17 November 2015

Editorial: Carrier Wars - Imagine a US Navy Without the F/A-18 Super Hornet

F/A-18 Hornet (Image: Wiki Commons)
By Robert Farley

What would a U.S. Navy without the F/A-18 Super Hornet look like?

Jerry Hendrix has launched an impressive salvo [PDF] in the apparently endless “carrier wars.” In a recent report for the Center for a New American Security, Hendrix examined the role that the aircraft carrier has played in U.S. naval doctrine and planning for the past seventy years, and evaluated new challenges to the centrality of the carrier battle group.

Hendrix traces the history of the carrier air wing, with emphasis on how the World War II experience led American naval aviators to appreciate the need for long range attack aircraft. Especially late in the war, the effectiveness of Japanese land-based kamikaze aircraft helped create interest in longer range attack planes, which in turn drove an increase in deck and ship size. This culminated in the mid-1970s, when US carrier wings could boast the long-range F-14 interceptor and the A-6 strike aircraft, as well as organic aerial refueling capabilities.

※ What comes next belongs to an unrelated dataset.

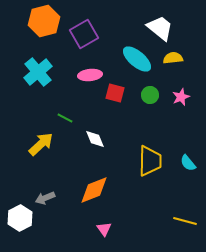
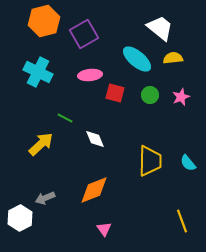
cyan cross: rotated 24 degrees counterclockwise
yellow line: moved 3 px left; rotated 55 degrees clockwise
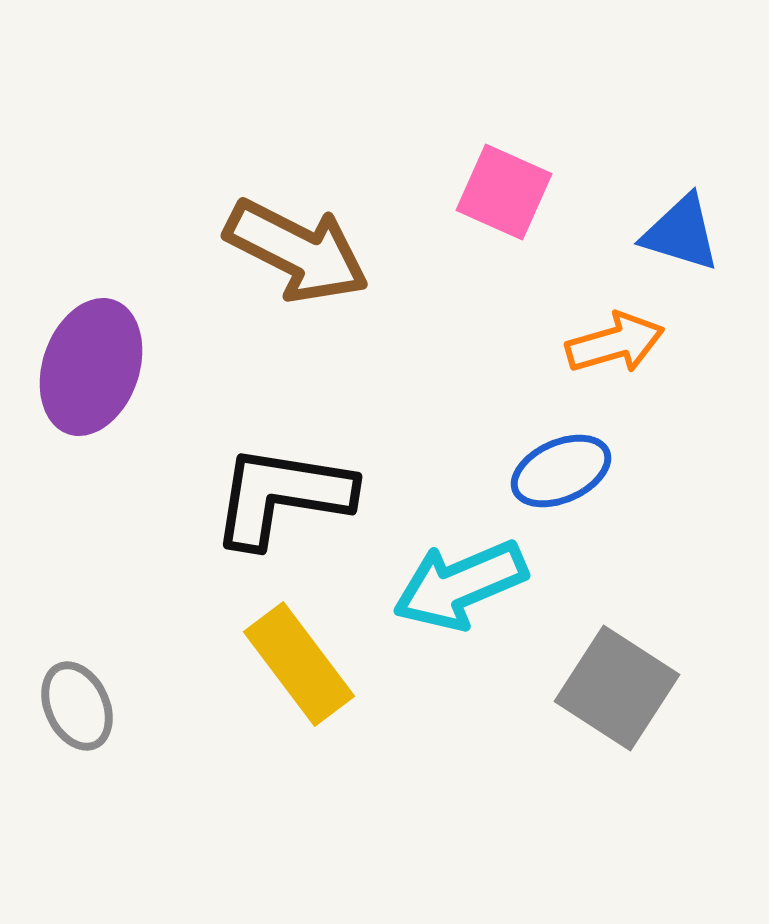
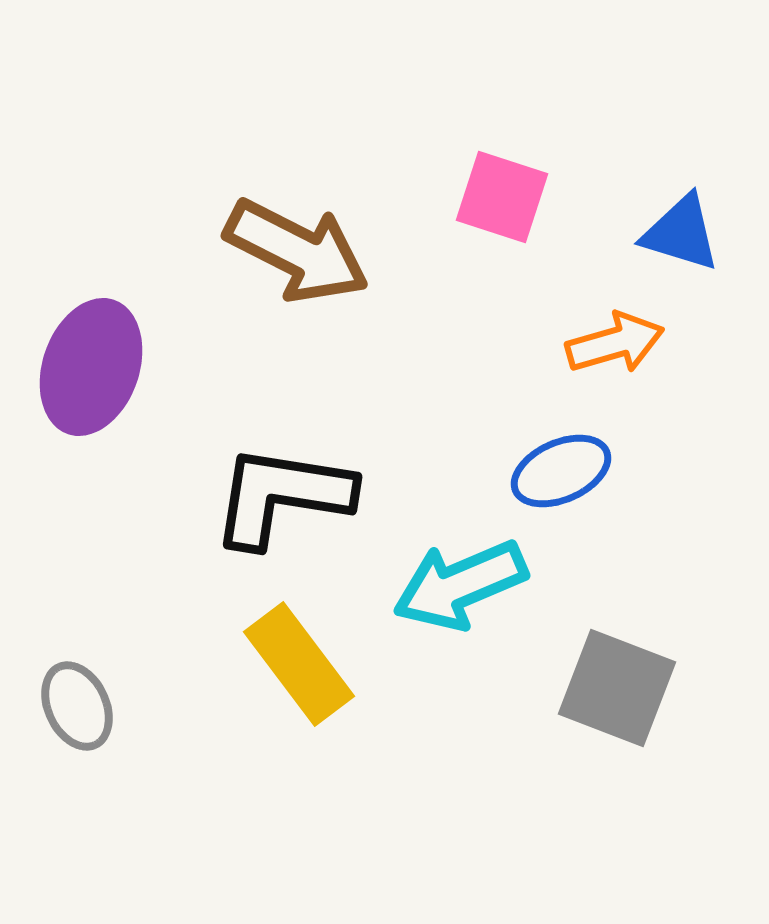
pink square: moved 2 px left, 5 px down; rotated 6 degrees counterclockwise
gray square: rotated 12 degrees counterclockwise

From this peak, the focus on range receded. Hendrix lingers on the failure of the A-12, the stealth capable successor to the A-6 Intruder. The cancellation of the A-12 forced the Navy to invest heavily in the F/A-18 Super Hornet airframe in order to keep numbers up and sortie rates high. By settling for the Super Hornet, however, the Navy gave up on long-range strike.